Se se pensar um pouco, se perceberá que as etapas descritas pelo chef não são apenas invenções gratuitas. Já passamos por elas centenas de vezes. Quando, crianças, aprendemos a colocar água em um copo ou a cortar uma fatia de pão, por exemplo, tivemos que começar vencendo a inércia dos objetos. À medida que os objetos gradualmente deixavam de nos resistir, conseguíamos concentrar nossa atenção nos pontos delicados – tomando cuidado para não derrubar uma gota de vinho na toalha de mesa ou cortar fatias de pão da mesma espessura. Por fim, realizamos essas operações brincando e jogando com os objetos. Em alguns casos, chegamos até a obter aquela sinergia que transforma qualitativamente a atividade e lhe dá uma eficiência maravilhosa: depois de um golpe de martelo bem ajustado, por exemplo, que cravou sem esforço um grande prego na madeira, não reagimos algumas vezes como o cozinheiro Ting que, depois de concluir sua tarefa, “se endireita, com a faca na mão, e olha ao seu redor, divertido e satisfeito”?
Quando não se trata de manusear objetos, mas simplesmente de coordenar nossos movimentos, os estágios de aprendizado são os mesmos. Passamos por eles para aprender a andar ou falar. Passamos por eles quando aprendemos um idioma estrangeiro. Como o açougueiro com seu boi, primeiro vemos a coisa toda à nossa frente, obstruindo nosso desejo de nos expressarmos, depois vemos apenas as partes difíceis e, por fim, “a encontramos em nossa mente”. Quando a falamos, nossa mente “age conforme ouve e segue seus lineamentos por conta própria”. Ela não é mais externa a nós, não é mais um objeto. Pense na música, no domínio de um instrumento, o violino, por exemplo – os estágios que levam das dificuldades do iniciante ao milagre produzido pelo músico realizado em certos momentos de graça.

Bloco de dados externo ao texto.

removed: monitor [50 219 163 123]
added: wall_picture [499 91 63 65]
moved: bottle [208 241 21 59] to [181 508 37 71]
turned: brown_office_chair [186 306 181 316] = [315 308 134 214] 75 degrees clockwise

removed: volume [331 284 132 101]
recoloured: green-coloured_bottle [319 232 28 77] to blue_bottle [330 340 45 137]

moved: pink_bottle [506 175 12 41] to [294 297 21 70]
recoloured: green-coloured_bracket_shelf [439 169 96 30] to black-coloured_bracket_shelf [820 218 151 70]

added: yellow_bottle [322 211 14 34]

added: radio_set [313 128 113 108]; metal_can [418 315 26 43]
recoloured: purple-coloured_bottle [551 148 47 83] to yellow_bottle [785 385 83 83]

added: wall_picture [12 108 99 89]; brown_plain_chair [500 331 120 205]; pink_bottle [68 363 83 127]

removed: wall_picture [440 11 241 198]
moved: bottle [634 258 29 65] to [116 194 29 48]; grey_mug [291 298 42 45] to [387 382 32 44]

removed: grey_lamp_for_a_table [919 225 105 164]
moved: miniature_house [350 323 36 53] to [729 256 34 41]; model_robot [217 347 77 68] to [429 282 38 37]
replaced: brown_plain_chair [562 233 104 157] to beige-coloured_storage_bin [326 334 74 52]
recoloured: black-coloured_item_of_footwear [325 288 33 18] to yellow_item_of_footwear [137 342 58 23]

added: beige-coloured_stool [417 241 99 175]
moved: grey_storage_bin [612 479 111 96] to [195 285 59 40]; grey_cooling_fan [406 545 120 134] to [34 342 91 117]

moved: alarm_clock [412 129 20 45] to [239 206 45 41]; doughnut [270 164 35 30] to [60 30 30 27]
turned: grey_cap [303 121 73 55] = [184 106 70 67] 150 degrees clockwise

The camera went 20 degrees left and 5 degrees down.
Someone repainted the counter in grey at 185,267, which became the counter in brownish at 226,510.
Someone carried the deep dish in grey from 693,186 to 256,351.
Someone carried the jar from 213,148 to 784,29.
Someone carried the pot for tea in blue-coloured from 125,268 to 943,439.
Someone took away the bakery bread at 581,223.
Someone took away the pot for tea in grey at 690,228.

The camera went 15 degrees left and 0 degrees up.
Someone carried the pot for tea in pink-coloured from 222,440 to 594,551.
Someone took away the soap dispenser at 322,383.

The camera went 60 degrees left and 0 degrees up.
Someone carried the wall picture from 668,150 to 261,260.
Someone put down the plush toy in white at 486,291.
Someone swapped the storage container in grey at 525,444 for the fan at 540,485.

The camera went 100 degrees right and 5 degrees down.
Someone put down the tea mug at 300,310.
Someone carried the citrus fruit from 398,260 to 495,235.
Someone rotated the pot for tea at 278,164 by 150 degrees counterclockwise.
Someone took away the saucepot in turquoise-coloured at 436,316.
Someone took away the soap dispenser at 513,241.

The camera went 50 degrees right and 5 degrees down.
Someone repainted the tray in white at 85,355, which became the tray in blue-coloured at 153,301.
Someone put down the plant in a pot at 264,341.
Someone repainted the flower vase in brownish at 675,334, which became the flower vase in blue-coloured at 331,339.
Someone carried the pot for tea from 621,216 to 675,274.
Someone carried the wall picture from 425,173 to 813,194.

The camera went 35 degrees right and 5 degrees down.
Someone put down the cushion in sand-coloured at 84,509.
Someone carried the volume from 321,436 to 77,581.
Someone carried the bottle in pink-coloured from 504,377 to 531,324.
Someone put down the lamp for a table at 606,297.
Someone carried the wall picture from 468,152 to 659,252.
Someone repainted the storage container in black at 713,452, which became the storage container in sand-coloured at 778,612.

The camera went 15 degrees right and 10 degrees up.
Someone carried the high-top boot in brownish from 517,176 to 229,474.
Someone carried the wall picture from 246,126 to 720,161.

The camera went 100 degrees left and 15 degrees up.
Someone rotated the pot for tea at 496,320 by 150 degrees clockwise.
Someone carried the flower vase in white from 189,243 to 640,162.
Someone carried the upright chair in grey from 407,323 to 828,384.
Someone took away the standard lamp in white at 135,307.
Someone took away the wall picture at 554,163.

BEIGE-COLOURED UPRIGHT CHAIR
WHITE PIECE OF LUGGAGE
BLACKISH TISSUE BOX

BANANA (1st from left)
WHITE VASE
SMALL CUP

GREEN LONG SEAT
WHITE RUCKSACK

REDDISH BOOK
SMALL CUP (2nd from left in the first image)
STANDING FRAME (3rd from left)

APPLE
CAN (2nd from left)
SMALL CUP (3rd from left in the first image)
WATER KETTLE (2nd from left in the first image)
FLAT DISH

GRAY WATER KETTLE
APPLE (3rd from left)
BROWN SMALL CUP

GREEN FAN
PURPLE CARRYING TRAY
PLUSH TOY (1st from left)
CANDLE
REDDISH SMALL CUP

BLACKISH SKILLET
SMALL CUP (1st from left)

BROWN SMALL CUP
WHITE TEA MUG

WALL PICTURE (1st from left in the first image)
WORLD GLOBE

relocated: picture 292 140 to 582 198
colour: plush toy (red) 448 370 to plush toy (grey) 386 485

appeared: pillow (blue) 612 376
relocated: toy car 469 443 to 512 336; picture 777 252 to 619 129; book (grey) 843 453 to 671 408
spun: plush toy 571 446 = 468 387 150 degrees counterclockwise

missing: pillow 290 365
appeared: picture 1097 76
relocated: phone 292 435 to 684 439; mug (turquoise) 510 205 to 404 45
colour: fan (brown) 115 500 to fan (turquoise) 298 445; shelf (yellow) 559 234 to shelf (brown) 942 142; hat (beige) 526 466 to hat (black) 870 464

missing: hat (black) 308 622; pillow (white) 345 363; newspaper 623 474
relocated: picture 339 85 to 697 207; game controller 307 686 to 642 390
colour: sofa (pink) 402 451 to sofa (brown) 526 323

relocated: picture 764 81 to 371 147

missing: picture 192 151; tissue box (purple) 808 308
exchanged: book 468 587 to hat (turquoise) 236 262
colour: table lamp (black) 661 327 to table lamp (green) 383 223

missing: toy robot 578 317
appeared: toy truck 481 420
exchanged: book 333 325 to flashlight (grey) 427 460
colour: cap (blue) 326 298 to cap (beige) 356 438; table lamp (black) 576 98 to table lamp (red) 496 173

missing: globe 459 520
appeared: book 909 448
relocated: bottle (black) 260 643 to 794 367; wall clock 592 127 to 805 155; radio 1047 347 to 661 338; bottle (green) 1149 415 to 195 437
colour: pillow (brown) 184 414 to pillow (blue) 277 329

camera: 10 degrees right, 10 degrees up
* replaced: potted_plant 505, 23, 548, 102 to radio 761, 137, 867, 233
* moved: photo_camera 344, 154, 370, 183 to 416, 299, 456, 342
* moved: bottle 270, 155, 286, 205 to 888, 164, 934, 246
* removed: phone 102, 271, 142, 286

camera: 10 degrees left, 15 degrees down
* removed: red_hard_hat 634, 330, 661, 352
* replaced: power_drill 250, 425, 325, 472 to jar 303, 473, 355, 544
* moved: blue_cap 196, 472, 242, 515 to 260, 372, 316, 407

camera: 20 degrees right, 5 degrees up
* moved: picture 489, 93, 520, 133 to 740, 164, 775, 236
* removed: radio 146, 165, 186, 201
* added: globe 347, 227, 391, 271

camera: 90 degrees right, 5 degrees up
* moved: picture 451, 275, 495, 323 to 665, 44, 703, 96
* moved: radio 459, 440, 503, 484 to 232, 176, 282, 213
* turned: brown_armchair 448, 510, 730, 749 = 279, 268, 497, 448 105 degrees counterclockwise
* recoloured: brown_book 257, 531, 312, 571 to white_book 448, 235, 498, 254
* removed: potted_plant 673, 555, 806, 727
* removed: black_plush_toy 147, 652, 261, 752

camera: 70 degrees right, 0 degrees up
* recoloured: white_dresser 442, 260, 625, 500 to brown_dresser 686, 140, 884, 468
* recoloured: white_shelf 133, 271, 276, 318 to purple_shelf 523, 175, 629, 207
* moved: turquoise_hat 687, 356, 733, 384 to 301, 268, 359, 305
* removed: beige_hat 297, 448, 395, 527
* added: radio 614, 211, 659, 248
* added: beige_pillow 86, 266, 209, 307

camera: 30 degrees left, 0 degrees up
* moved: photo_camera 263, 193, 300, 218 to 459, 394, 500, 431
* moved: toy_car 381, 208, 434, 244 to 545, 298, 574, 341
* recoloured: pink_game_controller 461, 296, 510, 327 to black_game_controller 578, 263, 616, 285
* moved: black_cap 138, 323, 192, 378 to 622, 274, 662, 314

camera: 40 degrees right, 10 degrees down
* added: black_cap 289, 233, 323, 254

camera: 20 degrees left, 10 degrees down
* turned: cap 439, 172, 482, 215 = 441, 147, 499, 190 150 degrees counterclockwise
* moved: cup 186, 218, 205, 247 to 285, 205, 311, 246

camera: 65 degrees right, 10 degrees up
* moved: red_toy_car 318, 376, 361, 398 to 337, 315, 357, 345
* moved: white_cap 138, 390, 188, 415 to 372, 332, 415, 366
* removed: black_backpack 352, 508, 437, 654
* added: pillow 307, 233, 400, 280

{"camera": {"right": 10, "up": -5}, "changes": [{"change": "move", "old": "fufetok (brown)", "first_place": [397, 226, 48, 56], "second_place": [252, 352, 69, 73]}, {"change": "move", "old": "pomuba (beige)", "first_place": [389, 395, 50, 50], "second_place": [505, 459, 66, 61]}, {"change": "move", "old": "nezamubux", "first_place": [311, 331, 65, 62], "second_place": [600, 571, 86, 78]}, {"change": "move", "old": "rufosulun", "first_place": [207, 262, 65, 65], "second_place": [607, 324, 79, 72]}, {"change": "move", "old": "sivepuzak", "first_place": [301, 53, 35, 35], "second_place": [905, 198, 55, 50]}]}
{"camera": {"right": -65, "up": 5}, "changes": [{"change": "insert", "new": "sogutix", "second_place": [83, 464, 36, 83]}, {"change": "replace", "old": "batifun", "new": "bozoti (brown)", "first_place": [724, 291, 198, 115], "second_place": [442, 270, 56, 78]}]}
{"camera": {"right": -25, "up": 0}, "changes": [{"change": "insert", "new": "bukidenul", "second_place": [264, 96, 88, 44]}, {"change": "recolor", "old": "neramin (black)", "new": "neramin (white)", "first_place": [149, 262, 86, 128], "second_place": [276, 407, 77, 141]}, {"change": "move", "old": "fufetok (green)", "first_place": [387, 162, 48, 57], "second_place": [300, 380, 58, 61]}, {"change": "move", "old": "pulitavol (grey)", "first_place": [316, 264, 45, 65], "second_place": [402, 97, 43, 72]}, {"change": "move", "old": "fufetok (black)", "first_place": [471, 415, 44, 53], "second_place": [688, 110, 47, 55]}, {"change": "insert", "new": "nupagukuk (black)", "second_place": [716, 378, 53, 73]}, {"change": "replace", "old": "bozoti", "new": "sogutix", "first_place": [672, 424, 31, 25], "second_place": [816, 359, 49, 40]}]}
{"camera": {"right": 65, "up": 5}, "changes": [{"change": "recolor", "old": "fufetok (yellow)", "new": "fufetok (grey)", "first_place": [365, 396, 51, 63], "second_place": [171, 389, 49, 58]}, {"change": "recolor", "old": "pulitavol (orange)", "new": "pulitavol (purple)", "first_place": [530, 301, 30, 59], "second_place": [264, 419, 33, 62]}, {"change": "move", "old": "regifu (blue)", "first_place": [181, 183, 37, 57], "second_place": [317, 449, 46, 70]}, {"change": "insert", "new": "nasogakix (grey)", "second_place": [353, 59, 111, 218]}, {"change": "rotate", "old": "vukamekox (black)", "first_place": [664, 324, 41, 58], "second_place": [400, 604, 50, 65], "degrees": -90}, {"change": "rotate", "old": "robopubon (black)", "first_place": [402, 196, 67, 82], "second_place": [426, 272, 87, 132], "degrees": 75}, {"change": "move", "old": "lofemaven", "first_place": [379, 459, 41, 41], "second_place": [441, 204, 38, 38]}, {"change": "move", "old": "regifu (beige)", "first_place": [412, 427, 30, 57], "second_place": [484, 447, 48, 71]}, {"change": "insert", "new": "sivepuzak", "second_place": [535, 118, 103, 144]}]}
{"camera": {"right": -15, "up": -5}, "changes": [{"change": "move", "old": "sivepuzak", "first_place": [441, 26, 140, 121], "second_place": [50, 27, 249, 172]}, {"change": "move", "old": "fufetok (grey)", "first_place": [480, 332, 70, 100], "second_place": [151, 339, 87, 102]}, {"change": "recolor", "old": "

Estamos familiarizados com esses estágios de aprendizado, mas não pensamos em resumi-los dessa forma, em quatro frases breves e marcantes. Tchouang-tseu nos fornece o paradigma que estava faltando. Ele nos dá os meios para reunir e ordenar uma série de observações dispersas, para complementá-las com outras e para lançar uma nova luz sobre parte de nossa experiência. É fato que passamos por esses estágios na aquisição de todas as nossas atividades conscientes, desde as mais simples até as mais complexas.